Because maglev vehicles do not touch the guideway and therefore encounter no friction, they can achieve faster acceleration and braking; greater climbing capability; enhanced operation in heavy rain, snow, and ice; and reduced noise. Maglev systems are also energy efficient. For distances of several hundred miles, they use about half the energy per passenger as a typical commercial aircraft. Electrified transportation systems, such as maglev systems, also reduce the use of petroleum and pollute the air less than aircraft, diesel locomotives, and automobiles (see Air Pollution).
A Transrapid maglev system began service in January 2004 in Shanghai, China, connecting the city to the Pudong International Airport. The train conveys passengers over the 32-km (20-mi) route between downtown and the airport in 8 minutes, compared with 30 minutes by automobile.
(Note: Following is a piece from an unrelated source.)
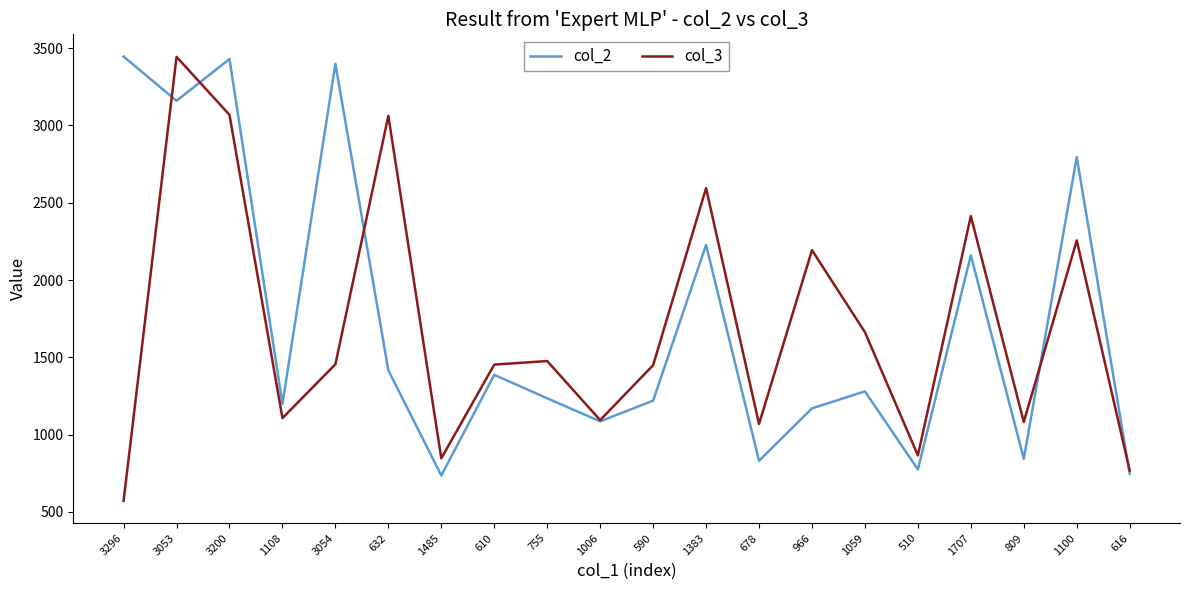

How many interior local peaks does the col_2 series have?

7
Additional plans for high-speed maglev systems include two lines within Germany: one an 80-km (50-mi) route between Düsseldorf and Dortmund and the other a 30-km (20-mi) connector linking Munich to its airport.

In Japan, a 43-km (27-mi) maglev test track was built in 1996 in Yamanashi Prefecture, about 100 km (62 mi) west of Tokyo. If the proposed maglev vehicle successfully completed testing, the test track was to be extended in each direction to Tokyo and Osaka and opened to the public as a revenue-generating service. This new commercial line was expected to relieve passenger demand on the Shinkansen high-speed trains, which currently operate at peak speeds of 300 km/h (186 mph).
In the United States, two high-speed maglev projects using Transrapid technology have been selected by the U.S. Department of Transportation for environmental and preconstruction planning. One is a proposed 76-km (47-mi) track linking the city of Pittsburgh, Pennsylvania, its eastern suburbs, and Pittsburgh Airport. The other project is a proposed 64-km (40-mi) track linking Camden Yards in Baltimore, Maryland, the Baltimore-Washington Airport, and Union Station in Washington, D.C. For maglev systems to become a significant part of the U.S. transportation system, they will have to be viewed as an essential part of an integrated transportation infrastructure.